SI usted ha leído El Señor de los Anillos o ha visto su deslumbrante adaptación cinematográfica, recordará, incluso con estremecimiento, la omnipresencia que, en el transcurso de la aventura narrada por Tolkien, tiene el colosal ojo de Sauron, esa atalaya del mal que todo lo observa, al que no se le escapa nada de ninguno de los seres atrapados en su mirada perpetua.

Esta semana ha sido noticia la ciudad china de Shenzhen, una gran urbe rica y moderna, no precisamente por sus logros, sino porque probablemente es el lugar más vigilado del mundo. Son 220.000 cámaras -sí, no me he equivocado en la cifra- las encargadas de visualizar todo movimiento y, lo que es peor, de suministrar información inmediata de los 12 millones de ciudadanos enjaulados en sus objetivos. Las imágenes captadas, que permiten reconocer e identificar a cualquiera de los habitantes mediante un programa informático que estudia las facciones del rostro, son enviadas permanentemente a una base central.
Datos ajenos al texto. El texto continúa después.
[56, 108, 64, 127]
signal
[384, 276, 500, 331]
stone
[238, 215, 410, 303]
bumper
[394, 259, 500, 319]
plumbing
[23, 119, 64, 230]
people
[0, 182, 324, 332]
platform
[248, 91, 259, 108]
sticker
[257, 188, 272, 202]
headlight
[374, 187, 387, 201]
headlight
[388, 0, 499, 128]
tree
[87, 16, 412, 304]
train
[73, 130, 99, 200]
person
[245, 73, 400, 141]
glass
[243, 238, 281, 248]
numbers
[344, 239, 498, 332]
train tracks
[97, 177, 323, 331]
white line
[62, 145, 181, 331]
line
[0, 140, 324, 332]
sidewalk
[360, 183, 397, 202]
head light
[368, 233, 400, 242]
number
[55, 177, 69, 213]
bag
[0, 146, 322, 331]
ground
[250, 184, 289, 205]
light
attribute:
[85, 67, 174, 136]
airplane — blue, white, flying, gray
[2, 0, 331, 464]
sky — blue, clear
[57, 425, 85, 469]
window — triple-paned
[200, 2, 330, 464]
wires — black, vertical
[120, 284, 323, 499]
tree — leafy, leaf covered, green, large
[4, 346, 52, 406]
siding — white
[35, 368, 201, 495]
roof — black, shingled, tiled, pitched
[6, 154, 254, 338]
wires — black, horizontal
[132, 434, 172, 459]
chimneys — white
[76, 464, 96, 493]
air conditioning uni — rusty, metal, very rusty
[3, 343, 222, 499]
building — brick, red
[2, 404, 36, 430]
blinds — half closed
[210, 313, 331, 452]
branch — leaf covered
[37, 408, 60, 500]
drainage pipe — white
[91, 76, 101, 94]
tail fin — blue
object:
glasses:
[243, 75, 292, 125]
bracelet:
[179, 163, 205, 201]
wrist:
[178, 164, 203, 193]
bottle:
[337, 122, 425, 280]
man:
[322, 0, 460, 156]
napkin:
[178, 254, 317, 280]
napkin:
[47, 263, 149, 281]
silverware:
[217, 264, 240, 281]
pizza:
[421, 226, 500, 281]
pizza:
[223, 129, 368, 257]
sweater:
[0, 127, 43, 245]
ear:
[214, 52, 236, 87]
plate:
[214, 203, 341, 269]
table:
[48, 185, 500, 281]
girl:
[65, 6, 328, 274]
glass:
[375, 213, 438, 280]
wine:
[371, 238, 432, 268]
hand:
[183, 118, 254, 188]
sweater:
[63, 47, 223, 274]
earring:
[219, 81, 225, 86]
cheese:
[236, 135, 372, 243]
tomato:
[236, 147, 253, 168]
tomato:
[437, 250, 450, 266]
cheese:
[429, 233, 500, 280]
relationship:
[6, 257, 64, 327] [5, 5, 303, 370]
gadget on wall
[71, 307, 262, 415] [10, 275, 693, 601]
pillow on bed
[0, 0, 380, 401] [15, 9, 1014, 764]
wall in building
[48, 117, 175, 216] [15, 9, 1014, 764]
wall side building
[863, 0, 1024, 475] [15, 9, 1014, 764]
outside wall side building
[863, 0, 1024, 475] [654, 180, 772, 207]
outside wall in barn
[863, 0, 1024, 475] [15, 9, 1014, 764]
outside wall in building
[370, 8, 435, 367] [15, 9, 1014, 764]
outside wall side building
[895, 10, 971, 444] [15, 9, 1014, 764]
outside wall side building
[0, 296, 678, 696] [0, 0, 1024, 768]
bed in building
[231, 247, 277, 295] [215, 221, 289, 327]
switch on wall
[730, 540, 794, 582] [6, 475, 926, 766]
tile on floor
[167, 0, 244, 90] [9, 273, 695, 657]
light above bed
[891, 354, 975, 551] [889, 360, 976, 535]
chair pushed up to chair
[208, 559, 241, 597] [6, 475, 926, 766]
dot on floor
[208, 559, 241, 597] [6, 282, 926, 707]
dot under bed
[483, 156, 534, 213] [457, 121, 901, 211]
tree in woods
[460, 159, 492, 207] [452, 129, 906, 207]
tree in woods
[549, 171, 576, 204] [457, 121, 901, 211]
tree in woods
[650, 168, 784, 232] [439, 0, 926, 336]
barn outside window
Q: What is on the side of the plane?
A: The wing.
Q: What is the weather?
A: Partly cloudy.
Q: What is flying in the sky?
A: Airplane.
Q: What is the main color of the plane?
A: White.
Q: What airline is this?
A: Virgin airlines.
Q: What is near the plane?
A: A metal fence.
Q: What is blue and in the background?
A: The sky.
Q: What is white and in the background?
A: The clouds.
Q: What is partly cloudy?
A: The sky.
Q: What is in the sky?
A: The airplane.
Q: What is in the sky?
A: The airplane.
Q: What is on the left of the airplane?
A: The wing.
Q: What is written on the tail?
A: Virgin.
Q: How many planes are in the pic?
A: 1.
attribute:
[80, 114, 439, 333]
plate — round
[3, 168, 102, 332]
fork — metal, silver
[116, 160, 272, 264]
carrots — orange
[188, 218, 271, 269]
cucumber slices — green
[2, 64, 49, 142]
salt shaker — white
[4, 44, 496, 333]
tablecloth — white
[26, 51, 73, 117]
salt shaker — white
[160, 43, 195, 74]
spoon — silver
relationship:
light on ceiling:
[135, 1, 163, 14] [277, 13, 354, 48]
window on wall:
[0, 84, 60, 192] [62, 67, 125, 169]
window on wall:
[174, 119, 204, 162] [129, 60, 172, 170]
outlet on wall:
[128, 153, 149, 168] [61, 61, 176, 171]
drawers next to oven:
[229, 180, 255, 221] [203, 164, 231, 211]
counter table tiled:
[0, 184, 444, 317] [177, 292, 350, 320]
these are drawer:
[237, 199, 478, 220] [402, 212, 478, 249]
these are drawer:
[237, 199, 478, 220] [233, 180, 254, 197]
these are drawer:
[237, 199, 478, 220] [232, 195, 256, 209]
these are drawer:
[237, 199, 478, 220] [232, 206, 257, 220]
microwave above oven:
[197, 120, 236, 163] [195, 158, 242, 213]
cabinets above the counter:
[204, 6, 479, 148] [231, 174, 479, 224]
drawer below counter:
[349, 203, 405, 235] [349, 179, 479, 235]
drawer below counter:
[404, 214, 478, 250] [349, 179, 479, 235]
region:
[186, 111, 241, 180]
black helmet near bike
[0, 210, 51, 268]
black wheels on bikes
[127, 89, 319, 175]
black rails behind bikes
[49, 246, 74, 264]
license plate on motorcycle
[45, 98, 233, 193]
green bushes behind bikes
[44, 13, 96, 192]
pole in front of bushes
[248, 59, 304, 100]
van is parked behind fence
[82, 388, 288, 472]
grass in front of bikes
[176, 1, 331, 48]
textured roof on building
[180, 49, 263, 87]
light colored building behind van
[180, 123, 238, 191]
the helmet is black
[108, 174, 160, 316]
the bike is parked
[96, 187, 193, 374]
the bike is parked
Allí, a su vez, conectando lo recibido con los chips que las autoridades están incorporando en los carnés de identidad de uso obligatorio, al momento se accede a datos del enfocado como su nombre, su raza, la edad, el estado civil, el número de hijos, los antecedentes penales, su expediente laboral, su dirección, su teléfono y hasta el detalle de cuántas multas tiene impagadas. Si además se repara en que nos estamos refiriendo a una dictadura, ya me dirán qué no podrá controlar impunemente este prodigio de la tecnología frente al que conceptos como el de libertad, intimidad o disidencia acabarán convirtiéndose en pura entelequia.

El ejemplo chino, desde luego extremo, no es por desgracia excepcional. En nuestras sociedades, dicen que respetuosas y abiertas, también empiezan a proliferar -en España, 3.500 sistemas en 2007, algunos con 3.000 cámaras instaladas- artilugios parecidos. En las calles, en los colegios, en los bancos, en el tren, en el Metro, en las urbanizaciones, en las carreterasý Los emplazamientos son innumerables y la justificación siempre la misma: conviene, por nuestra seguridad, que nos vayamos olvidando del anonimato, que cedamos gustosamente ante la fiebre de la hipertransparencia.

Y a uno que no termina de entender la lógica de tener que verlo todo para ver algo y que conoce la pésima regulación legal de unos métodos que arriesgan garantías tan delicadas, le aterra el Gran Hermano que llega, el panóptico de Bentham, ese implacable "ojo de Sauron", agazapado, indiscreto, inconmovible y delator que pronto, casi mañana, con la colaboración inexplicable de nuestra estúpida docilidad, nos ofrecerá su "perfecta" protección a cambio de mantenernos eternamente espiados, indefensos, desnudos.